Always Outnumbered, Always Outgunned, though, is a stand alone work of poignant beauty. Socrates Fortlow has spent 27 years in jail from a crime of violence, and now that he’s out he’s determined to seek redemption and help the oppressed of the Los Angeles ghetto, ‘to ease the evil deeds he had perpetrated.’ His name is not a coincidence: rather, like his more illustrious Greek namesake, Socrates Fortlow asks questions of the world around him and in doing so captures the moral ambiguities of his time.
– Alice Walker, Meridian
Alice Walker’s best seller is The Colour Purple, which was made into a hit film starring Whoopi Goldberg, Oprah Winfrey and Danny Glover, and is probably at the pinnacle of her prolific output. However, Meridian is a very interesting novel, which raises the question of the extent to which harmonious racial integration is possible in the heady days of the 1960s civil rights movement.
I would now like to look at three novels, which are not the work of African American authors, but each in its own way throws light in questions of race and human relations.
– Chimamanda Ngozi Adiche, Americanah
The central section of this most enjoyable novel is set in the USA and contains the acute, often amusing observations of the protagonist, a Nigerian middle-class young woman, attending university in America, about the very foreign millieu she finds herself plunged into. The African perspective on American society, both black and white is fascinating.
– Andrea Levy, Small Island
Levy’s best-seller has acquired new relevance in the context of the ongoing Windrush scandal. Small Island is set in post-war Britain and follows some of the Caribbean migrants who came over to fill much needed jobs and met with appalling racism. Those where the days when rooming houses put up their infamous ‘no blacks, no Irish, no dogs’ signs. Yet, despite all that, there were acts of genuine love and acceptance. Just a reminder that the USA does not have a monopoly on corrosive racism
– Doris Lessing, The Grass is Singing
This is perhaps the best, most incisive portrayal of racism ever written. It is set in colonial Rhodesia (present day Zimbabwe) and tells the story of a white woman and her mix of attraction/repulsion for a handsome young black servant.
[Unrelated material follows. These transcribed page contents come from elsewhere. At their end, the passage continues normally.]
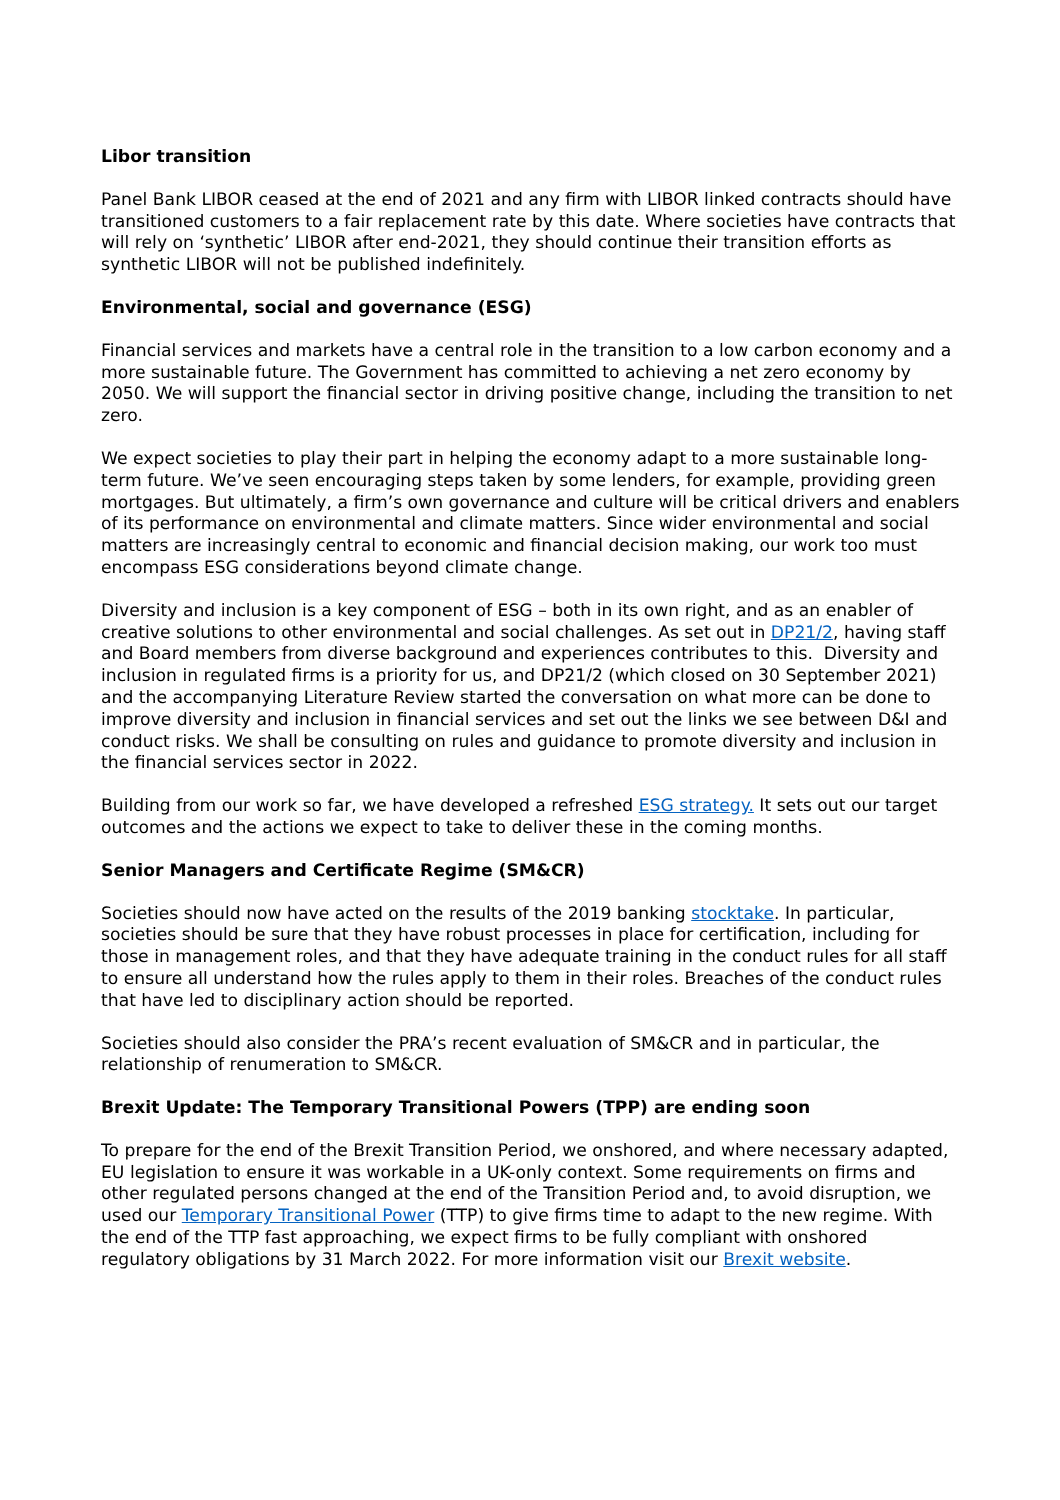Libor transition
Panel Bank LIBOR ceased at the end of 2021 and any firm with LIBOR linked contracts should have transitioned customers to a fair replacement rate by this date. Where societies have contracts that will rely on ‘synthetic’ LIBOR after end-2021, they should continue their transition efforts as synthetic LIBOR will not be published indefinitely.
Environmental, social and governance (ESG)
Financial services and markets have a central role in the transition to a low carbon economy and a more sustainable future. The Government has committed to achieving a net zero economy by 2050. We will support the financial sector in driving positive change, including the transition to net zero.
We expect societies to play their part in helping the economy adapt to a more sustainable long-term future. We’ve seen encouraging steps taken by some lenders, for example, providing green mortgages. But ultimately, a firm’s own governance and culture will be critical drivers and enablers of its performance on environmental and climate matters. Since wider environmental and social matters are increasingly central to economic and financial decision making, our work too must encompass ESG considerations beyond climate change.
Diversity and inclusion is a key component of ESG – both in its own right, and as an enabler of creative solutions to other environmental and social challenges. As set out in DP21/2, having staff and Board members from diverse background and experiences contributes to this. Diversity and inclusion in regulated firms is a priority for us, and DP21/2 (which closed on 30 September 2021) and the accompanying Literature Review started the conversation on what more can be done to improve diversity and inclusion in financial services and set out the links we see between D&I and conduct risks. We shall be consulting on rules and guidance to promote diversity and inclusion in the financial services sector in 2022.
Building from our work so far, we have developed a refreshed ESG strategy. It sets out our target outcomes and the actions we expect to take to deliver these in the coming months.
Senior Managers and Certificate Regime (SM&CR)
Societies should now have acted on the results of the 2019 banking stocktake. In particular, societies should be sure that they have robust processes in place for certification, including for those in management roles, and that they have adequate training in the conduct rules for all staff to ensure all understand how the rules apply to them in their roles. Breaches of the conduct rules that have led to disciplinary action should be reported.
Societies should also consider the PRA’s recent evaluation of SM&CR and in particular, the relationship of renumeration to SM&CR.
Brexit Update: The Temporary Transitional Powers (TPP) are ending soon
To prepare for the end of the Brexit Transition Period, we onshored, and where necessary adapted, EU legislation to ensure it was workable in a UK-only context. Some requirements on firms and other regulated persons changed at the end of the Transition Period and, to avoid disruption, we used our Temporary Transitional Power (TTP) to give firms time to adapt to the new regime. With the end of the TTP fast approaching, we expect firms to be fully compliant with onshored regulatory obligations by 31 March 2022. For more information visit our Brexit website.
Uncompromising and disturbing, this is a seminal dissection of the irrational feelings and instincts that coalesce into racism.
Finally a book of essays that became a classic of the African American civil rights movement:
– James Baldwin, The Fire Next Time
Black and gay, James Baldwin spent much of his life in self-exile in Paris. He was a prolific writer and any of his novels goes a long way towards illuminating the condition of African Americans in mid-20th century America. However, the two essays contained in The Fire Next Time explicitly analyse the many questions surrounding race in the USA. The first essay, in the form of a letter to his 14-year-old nephew, focusses on the centrality of race in the history of America. The second deals with the relations between race and religion.